Its converse property is impact (I) , the likelihood that of change
propagating to a dependent.
V and I are inversely proportional.
For any entity E, the greater the value of I(E) (the likelihood that a
change to E will cause change propagation to the dependents of E) , the
lower the tolerable value of V(E) .
A good measure of entity 'stability' is : 1 - ( I(E) * V(E) )
Impact is a *structural* property (based on the nature of dependencies) .
Volatility is a *temporal* property (based on the period of observed
change : product release, development iteration etc) .
Regards,
Steven Perryman
MikeB
> V and I are inversely proportional.
Eh? Where does that assertion come from?
MikeB
Steven,
the reason I questioned what looked like an assertion was that I've been
exposed to codebases where both V and I are high. Those systems
invariably exhibited poor design.
Taking this further, I'd venture that for a given volatility, impact is
a purely function of the quality of the design.
I wonder whether I misunderstood you and you meant that "in a good
design, V and I are inversely proportional".
Regards,
MikeB
Daniel Pitts
It could be that Steven meant that there is a lower bounds on V*I, but
that is only my guess, I have nothing to back that up.
--
Daniel Pitts' Tech Blog: <http://virtualinfinity.net/wordpress/>
S Perryman
> the reason I questioned what looked like an assertion was that I've been
> exposed to codebases where both V and I are high. Those systems
> invariably exhibited poor design.
By "invariably" , I would expect to be shown a strong objective statistical
correlation between V(E) , I(E) , and other canonical 'quality' measures
(coupling, cohesion etc) .
> Taking this further, I'd venture that for a given volatility, impact is
> a purely function of the quality of the design.
When E has a high value for :
1. I(E) , we are informed about the potential effects of change
throughout a system.
2. V(E) , we are informed about the amount of change occuring for E.
#1 allows us to ask what will happen (rework, re-testing etc) if E
changes, and the justification thereof.
#2 allows us to ask why is E changing so often.
The reasons for either are often nothing to do with poor
design (good design is actually often the cause) .
For example, something that is very useful will have a very high I(E)
value.
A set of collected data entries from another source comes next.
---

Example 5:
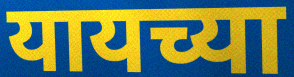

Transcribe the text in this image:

यायच्या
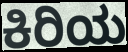
ಕಿರಿಯ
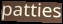
patties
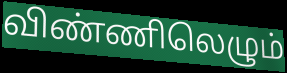
விண்ணிலெழும்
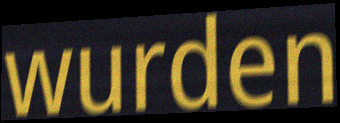
wurden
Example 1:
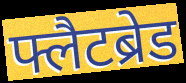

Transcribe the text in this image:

फ्लैटब्रेड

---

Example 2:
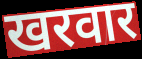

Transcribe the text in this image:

खरवार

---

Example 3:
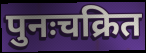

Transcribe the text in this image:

पुनःचक्रित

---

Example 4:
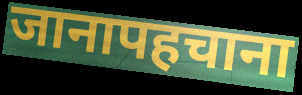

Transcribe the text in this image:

जानापहचाना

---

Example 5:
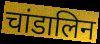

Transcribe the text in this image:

चांडालिन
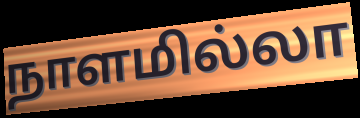
நாளமில்லா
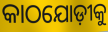
କାଠଯୋଡ଼ୀକୁ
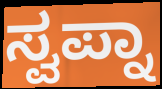
ಸ್ವಪ್ನಾ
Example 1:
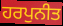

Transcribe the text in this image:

ਹਰਪੁਨੀਤ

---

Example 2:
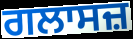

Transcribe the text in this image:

ਗਲਾਸਜ਼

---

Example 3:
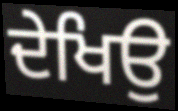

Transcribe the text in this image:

ਦੇਖਿਉ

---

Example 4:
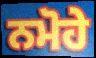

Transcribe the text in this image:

ਨਮੋਹੇ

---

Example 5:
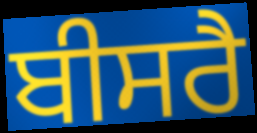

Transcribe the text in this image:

ਬੀਸਰੈ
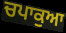
ਚਪਾਕੁਆ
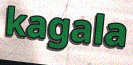
kagala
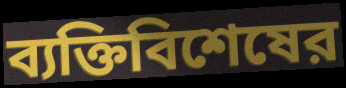
ব্যক্তিবিশেষের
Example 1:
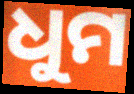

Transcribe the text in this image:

ଧୁମ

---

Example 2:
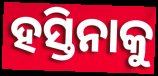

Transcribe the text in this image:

ହସ୍ତିନାକୁ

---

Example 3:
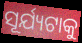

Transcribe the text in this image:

ସୂର୍ଯ୍ୟଟାକୁ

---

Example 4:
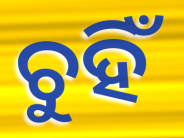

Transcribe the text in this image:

ଚୁହିଁ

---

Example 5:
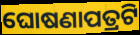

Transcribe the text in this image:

ଘୋଷଣାପତ୍ରଟି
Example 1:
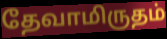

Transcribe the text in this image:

தேவாமிருதம்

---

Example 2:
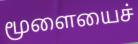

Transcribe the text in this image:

மூளையைச்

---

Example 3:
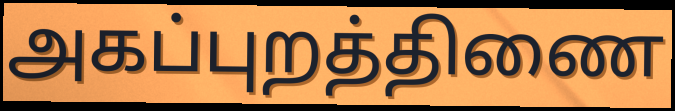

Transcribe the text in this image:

அகப்புறத்திணை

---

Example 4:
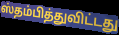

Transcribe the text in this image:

ஸ்தம்பித்துவிட்டது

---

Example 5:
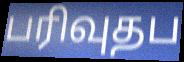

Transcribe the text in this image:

பரிவுதப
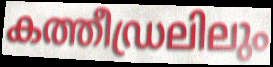
കത്തീഡ്രലിലും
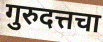
गुरुदत्तचा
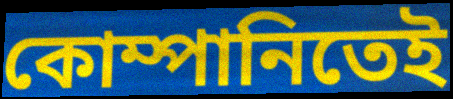
কোম্পানিতেই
Think of things like I/O, container functionality etc.
> I wonder whether I misunderstood you and you meant that "in a good
> design, V and I are inversely proportional".
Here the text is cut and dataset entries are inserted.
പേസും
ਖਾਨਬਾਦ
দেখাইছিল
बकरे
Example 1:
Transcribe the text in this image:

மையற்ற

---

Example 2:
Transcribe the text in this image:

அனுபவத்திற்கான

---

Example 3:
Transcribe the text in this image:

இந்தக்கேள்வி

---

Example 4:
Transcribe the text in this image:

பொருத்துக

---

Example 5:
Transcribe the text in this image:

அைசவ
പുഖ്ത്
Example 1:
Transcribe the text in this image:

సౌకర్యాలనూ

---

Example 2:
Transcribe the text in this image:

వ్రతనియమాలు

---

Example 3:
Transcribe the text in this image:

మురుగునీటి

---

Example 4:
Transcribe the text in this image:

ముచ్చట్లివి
Over time, entities with high V(E) will exhibit I(E)
values tending to the relationship (high impact entities tend to become
less volatile - they 'stabilise' as their desired/essential purpose
becomes clear etc) .
Regards,
Steven Perryman
S Perryman
> MikeB wrote:
>> I wonder whether I misunderstood you and you meant that "in a good
>> design, V and I are inversely proportional".
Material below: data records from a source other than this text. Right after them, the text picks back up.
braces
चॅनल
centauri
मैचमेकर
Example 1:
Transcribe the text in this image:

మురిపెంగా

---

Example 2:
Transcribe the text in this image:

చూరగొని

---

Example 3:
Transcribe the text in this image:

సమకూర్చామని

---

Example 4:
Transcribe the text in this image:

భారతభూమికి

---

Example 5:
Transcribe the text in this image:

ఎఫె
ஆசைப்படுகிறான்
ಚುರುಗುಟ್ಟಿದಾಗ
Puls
> It could be that Steven meant that there is a lower bounds on V*I, but
> that is only my guess, I have nothing to back that up.
V(E) and I(E) are in the range [0,1] .
The product can be 1 at worst (impacts everything, changes continually) .
And tends to 0 at best (inversely proportional, the implications of one
property is tempered by that of the other) .
Regards,
Steven Perryman